PROBLEM DESCRIPTION: Set down exactly the lines below, starting at the one that contains "camera: 15 degrees left, 10 degrees up" and ending at the one that contains "(495, 428) = (922, 730): potted", with both of those lines included and nothing else.

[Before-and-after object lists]
=== Section Start ===

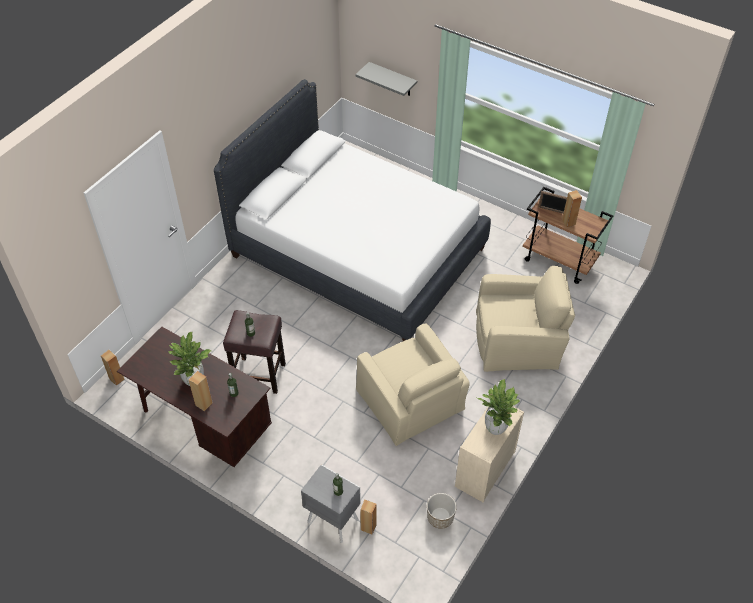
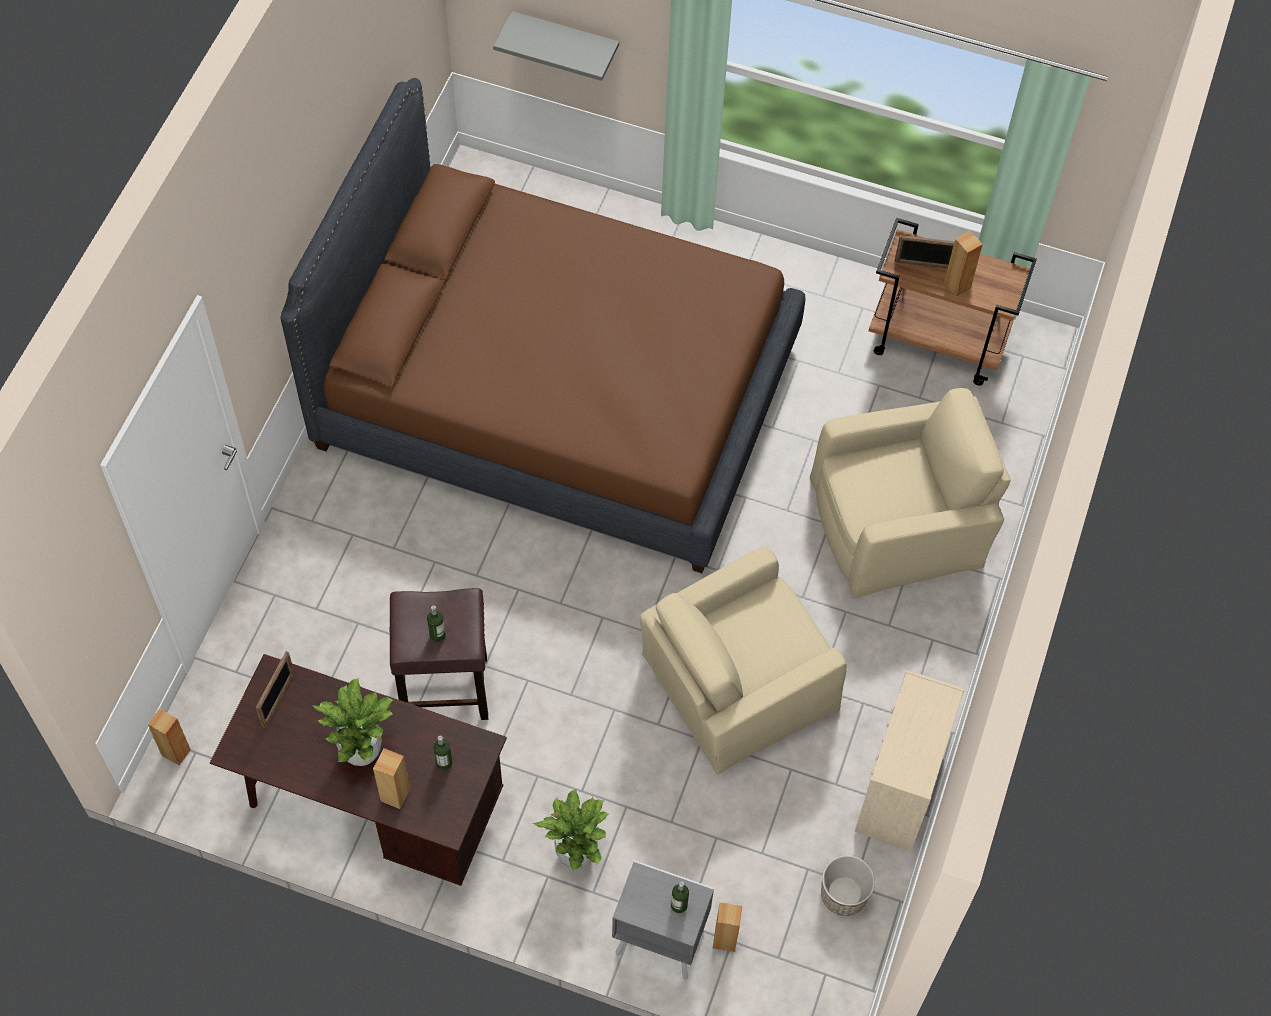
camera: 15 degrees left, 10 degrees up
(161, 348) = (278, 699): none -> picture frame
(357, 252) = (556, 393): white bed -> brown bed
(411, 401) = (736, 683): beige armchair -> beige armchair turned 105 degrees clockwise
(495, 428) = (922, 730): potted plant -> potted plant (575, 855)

=== Section End ===
=== Section Start ===

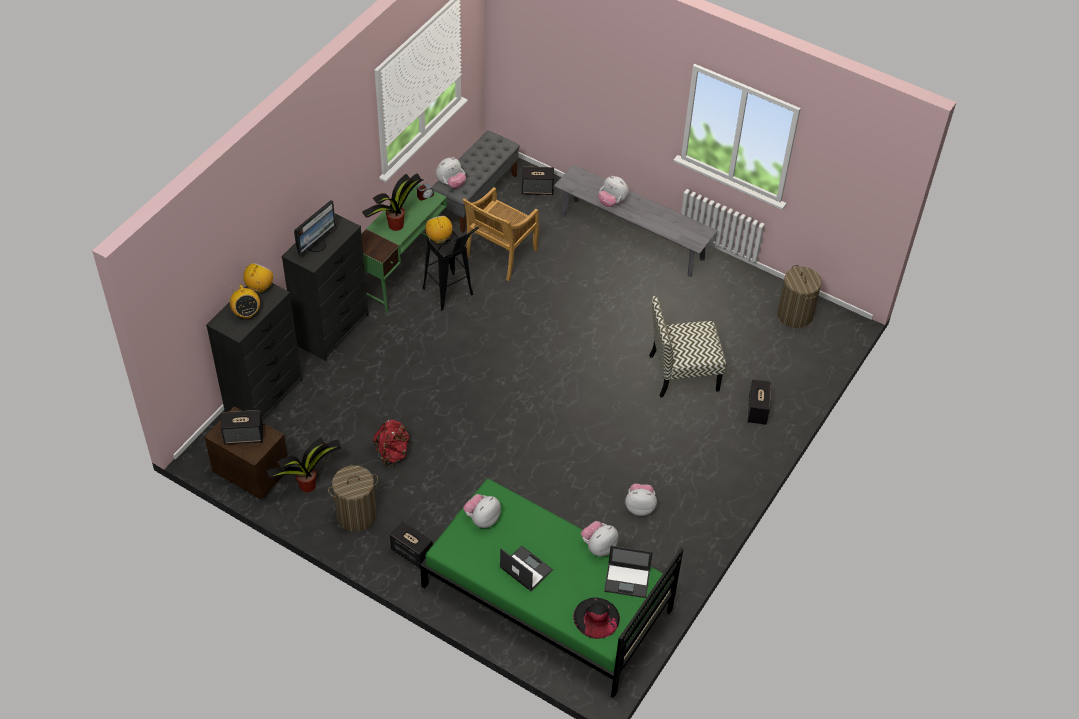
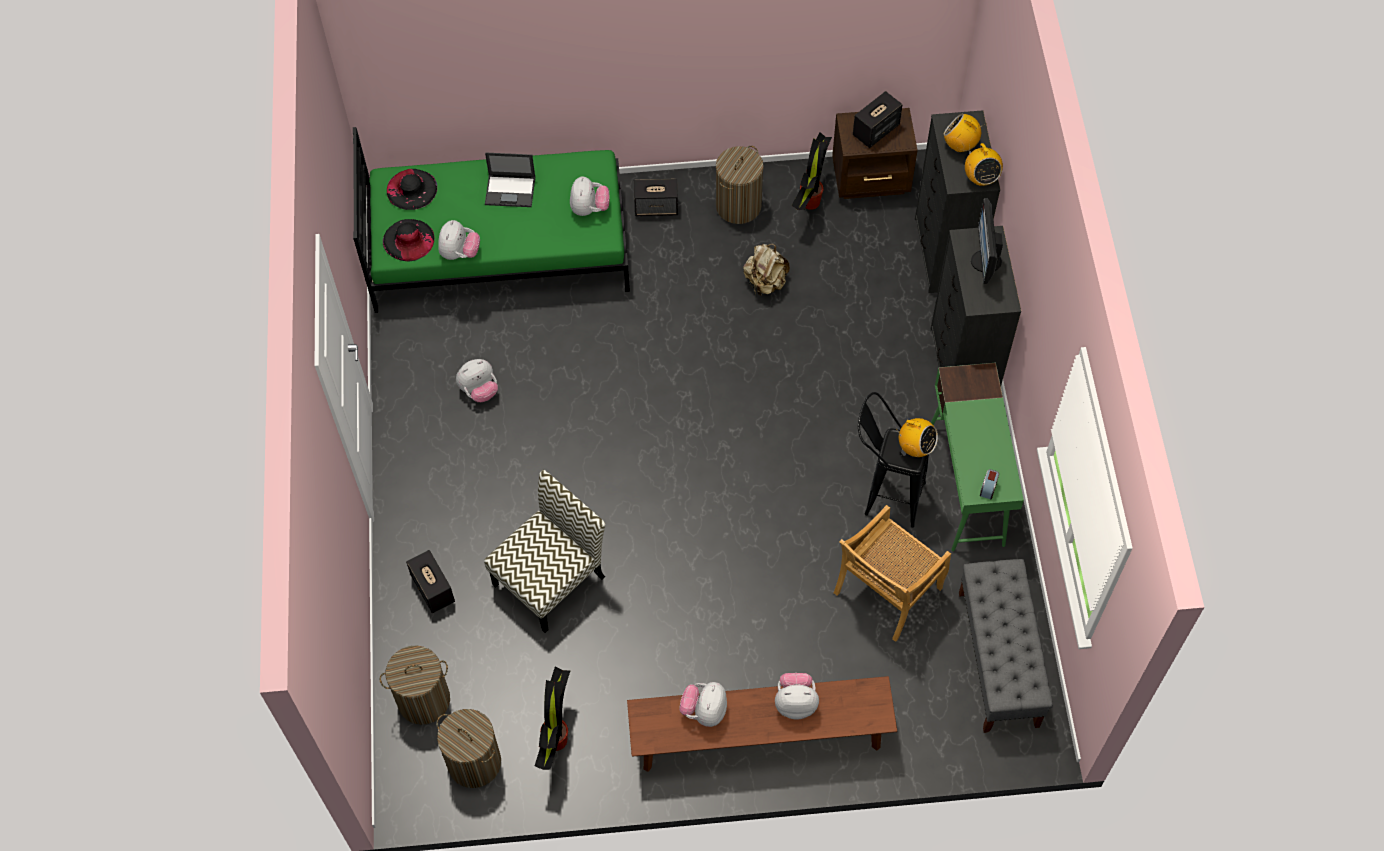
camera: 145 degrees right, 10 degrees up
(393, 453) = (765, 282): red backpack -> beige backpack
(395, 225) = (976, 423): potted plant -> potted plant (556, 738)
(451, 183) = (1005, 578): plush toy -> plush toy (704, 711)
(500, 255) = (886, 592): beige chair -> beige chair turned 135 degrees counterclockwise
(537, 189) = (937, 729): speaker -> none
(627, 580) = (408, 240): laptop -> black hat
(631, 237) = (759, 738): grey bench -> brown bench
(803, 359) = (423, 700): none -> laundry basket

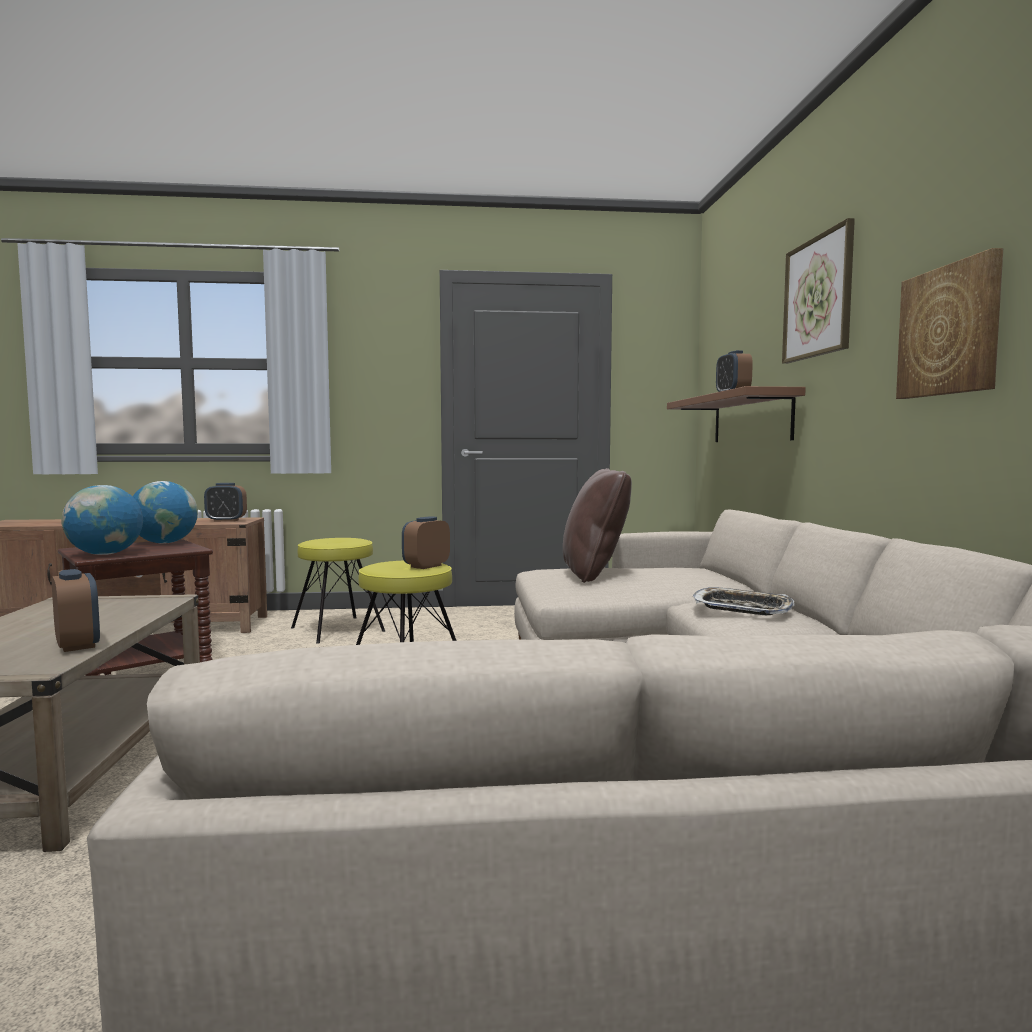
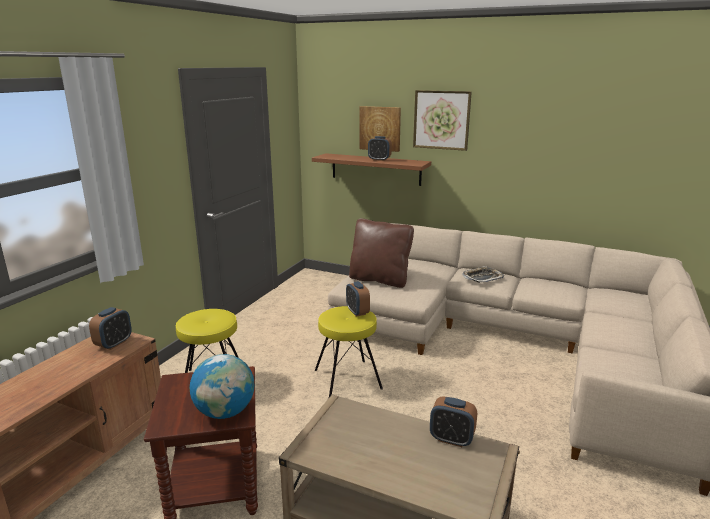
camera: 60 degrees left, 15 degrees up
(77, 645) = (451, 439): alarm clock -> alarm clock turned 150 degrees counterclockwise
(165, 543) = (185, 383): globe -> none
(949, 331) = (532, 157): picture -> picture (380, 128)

=== Section End ===
=== Section Start ===

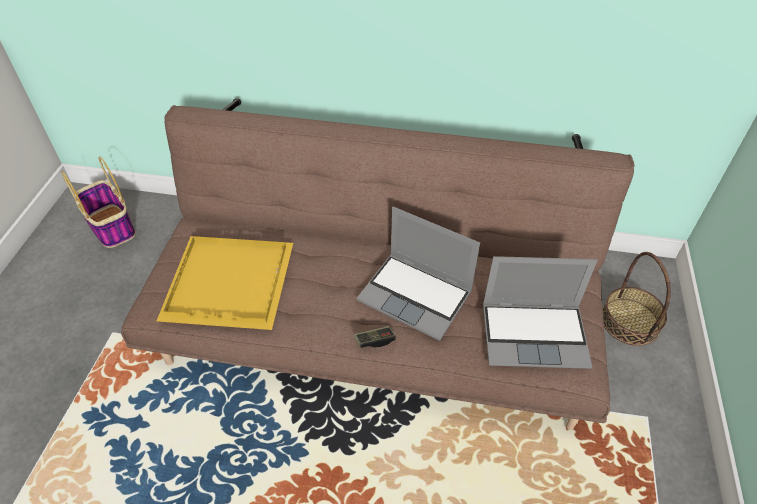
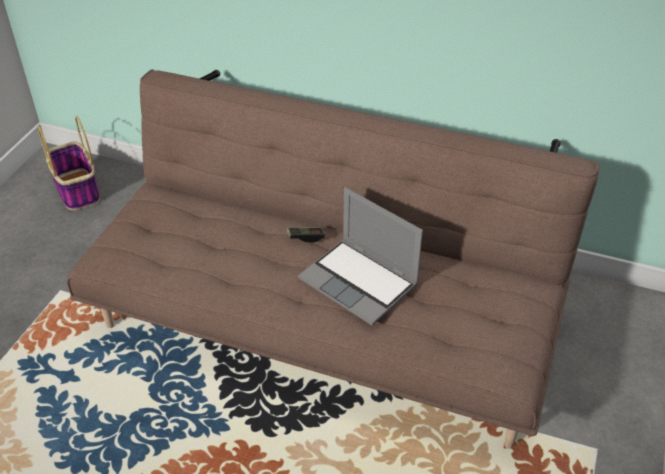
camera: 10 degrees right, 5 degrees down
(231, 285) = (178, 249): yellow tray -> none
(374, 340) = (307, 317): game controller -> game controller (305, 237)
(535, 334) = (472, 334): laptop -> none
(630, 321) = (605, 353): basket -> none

=== Section End ===

ANSWER TO THE PROBLEM:
camera: 15 degrees left, 10 degrees up
(161, 348) = (278, 699): none -> picture frame
(357, 252) = (556, 393): white bed -> brown bed
(411, 401) = (736, 683): beige armchair -> beige armchair turned 105 degrees clockwise
(495, 428) = (922, 730): potted plant -> potted plant (575, 855)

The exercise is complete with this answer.